▶ SOURCE EXTRACT:

● ● ● ● ● ● ●

The aircraft involved in a July 1994 terror attack in Panama is seen here in April 1991 at Orlando International Airport in the United States, while still in service with Comair. Credit: Felix Goetting

According to Panamanian prosecutors, the man who carried the bomb aboard — identified as Ali Hawa Jamal — died in the blast.

Of those murdered, 12 were members of Panama’s Jewish community. Three were U.S. citizens. Four Israeli nationals were also among the dead.

In October 2024, the U.S. Office of the Director of National Intelligence formally concluded that Hezbollah was responsible for the attack. U.S. intelligence assessed the Panama bombing and the AMIA attack as part of a single coordinated operation targeting Jewish communities and Western interests across both countries within 24 hours, carried out by Hezbollah under Iranian direction.

Three Decades of Impunity

The case languished for nearly three decades. Panama did not issue a formal indictment until 2022, and Interpol did not release a Red Notice until 2025.

For years, Jalil had been residing on Venezuela’s Margarita Island under multiple aliases, protected by local networks sympathetic to Hezbollah-linked groups. The case regained momentum after Israeli intelligence shared new evidence with Panama in 2017. President Juan Carlos Varela later confirmed that Prime Minister Benjamin Netanyahu had personally transmitted the material.

In 2024, the U.S. State Department offered a $5 million reward for information leading to those responsible.

WANTED POSTER from the U.S. Department of Justice

In November 2025, Venezuelan authorities, working with Interpol, arrested Hage Jalil on Margarita Island, where he had lived openly and operated a business for years without interference.

The extradition faced a significant legal obstacle: Jalil holds dual Lebanese and Venezuelan nationality, and Venezuela’s constitution prohibits the extradition of its own nationals. On March 27, 2026, Venezuela’s Sala de Casación Penal issued a ruling authorizing the transfer regardless.

A New Venezuelan Relationship

The extradition carries significance beyond the individual case.

● ● ● ● ● ● ●

▶ ENTRIES PROVIDED:
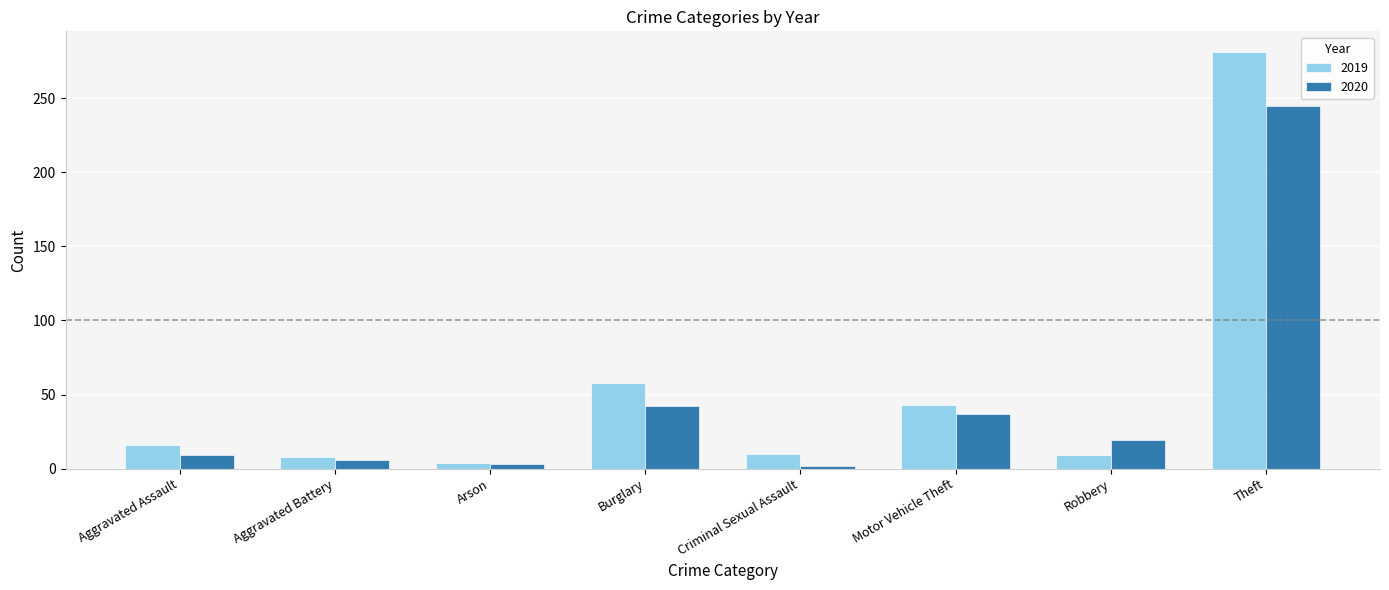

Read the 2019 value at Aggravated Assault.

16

● ● ● ● ● ● ●

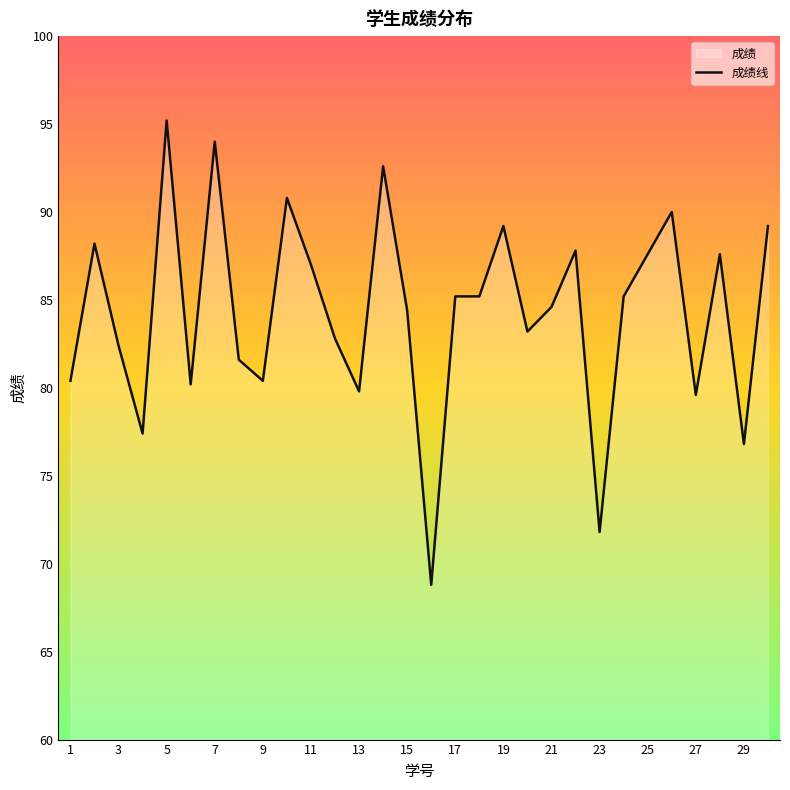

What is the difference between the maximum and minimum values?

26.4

● ● ● ● ● ● ●

▶ ACTIVITY A: Translate the sentence "The case languished for nearly three decades." from the Panama bombing article into Spanish.
▶ ACTIVITY B: Rewrite the Panama bombing article from "In 2024, the" to "the transfer regardless.", replacing "Margarita Island" with "Isla Margarita".

▶ TASK RESULT A: El caso quedó estancado durante casi tres décadas.

▶ TASK RESULT B:
In 2024, the U.S. State Department offered a $5 million reward for information leading to those responsible.

WANTED POSTER from the U.S. Department of Justice

In November 2025, Venezuelan authorities, working with Interpol, arrested Hage Jalil on Isla Margarita, where he had lived openly and operated a business for years without interference.

The extradition faced a significant legal obstacle: Jalil holds dual Lebanese and Venezuelan nationality, and Venezuela’s constitution prohibits the extradition of its own nationals. On March 27, 2026, Venezuela’s Sala de Casación Penal issued a ruling authorizing the transfer regardless.